## [Text zur Prüfung]
************
Zukunftsplan: Bayer, E.ON, Iqony und Westenergie wollen in Bergkamen grünen Wasserstoff herstellen
Die Unternehmen Bayer, E.ON, Iqony und Westenergie haben vereinbart, gemeinsam die Machbarkeit der Entwicklung eines Wasserstoff-Clusters in Bergkamen zu untersuchen. Wasserstoff könnte künftig auf Basis von Ammoniak als Transportmedium erzeugt und an Kunden in der Region geliefert werden.
Bei dem geplanten Projekt decken die Partner gemeinsam die gesamte Wasserstoff-Wertschöpfungskette ab − von der Planung bis hin zur Vermarktung. Kern des Clusters soll die Erzeugung von grünem Wasserstoff auf Basis von importiertem Ammoniak sein. Zukünftig könnten potenzielle Abnehmer im Industriepark Bergkamen des Bayer-Konzerns mit dem Wasserstoff beliefert werden.
Projektbeiträge der Partner
Das internationale Energieunternehmen E.ON, das seinen Fokus auf Energienetze und Kundenlösungen setzt, wird die Ammoniakbeschaffung und die Logistik sowie den Wasserstoffvertrieb übernehmen. Dabei wird E.ON auch weitergehende Nutzungs- und Vermarktungsmöglichkeiten prüfen.
************
## [Ausgewählte Datensätze]
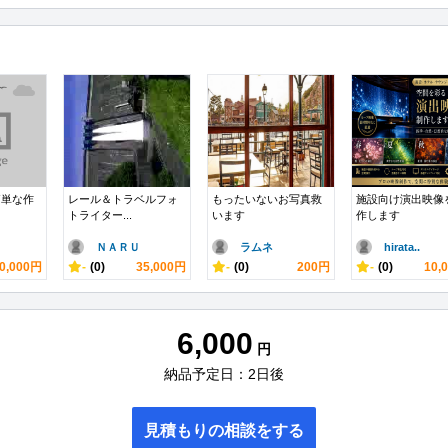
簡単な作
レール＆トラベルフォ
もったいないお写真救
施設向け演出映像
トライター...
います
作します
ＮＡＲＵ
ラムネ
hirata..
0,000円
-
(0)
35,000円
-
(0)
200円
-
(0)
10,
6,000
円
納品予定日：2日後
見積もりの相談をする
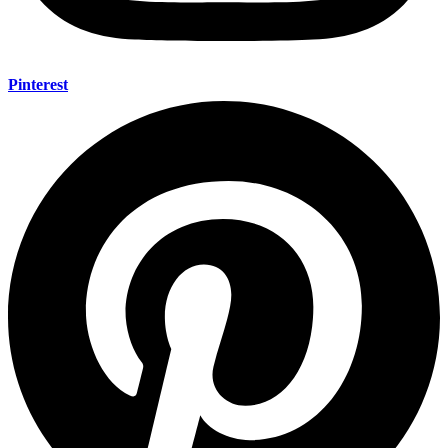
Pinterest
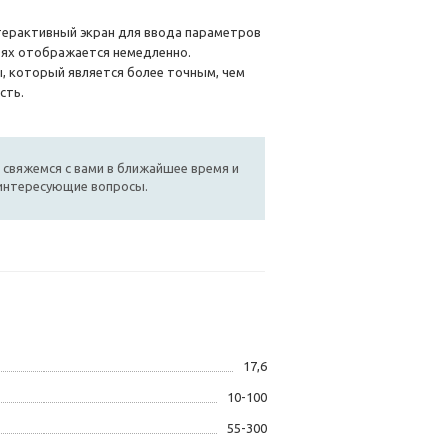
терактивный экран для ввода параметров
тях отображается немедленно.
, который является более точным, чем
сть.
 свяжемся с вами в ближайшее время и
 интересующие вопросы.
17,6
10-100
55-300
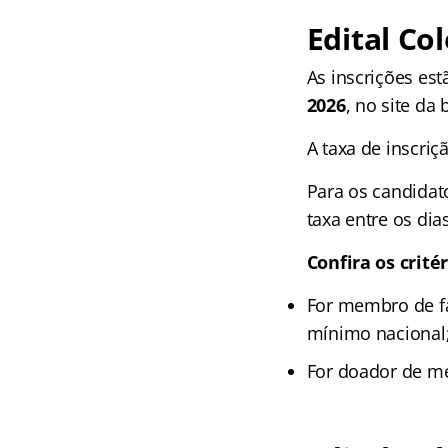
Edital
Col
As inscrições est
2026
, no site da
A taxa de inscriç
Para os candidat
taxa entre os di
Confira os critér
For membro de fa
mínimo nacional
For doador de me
************
Beantworten Sie anhand des Textes über das Wasserstoff-Cluster in Bergkamen die folgenden Fragen.
(a) Was wollen die vier Unternehmen gemeinsam untersuchen?
(b) Wo könnten potenzielle Abnehmer künftig mit dem Wasserstoff beliefert werden?
(c) Welche Aufgaben wird E.ON übernehmen?

## [Lösung]
(a) Die Machbarkeit der Entwicklung eines Wasserstoff-Clusters in Bergkamen.
(b) Im Industriepark Bergkamen des Bayer-Konzerns.
(c) Die Ammoniakbeschaffung, die Logistik und den Wasserstoffvertrieb.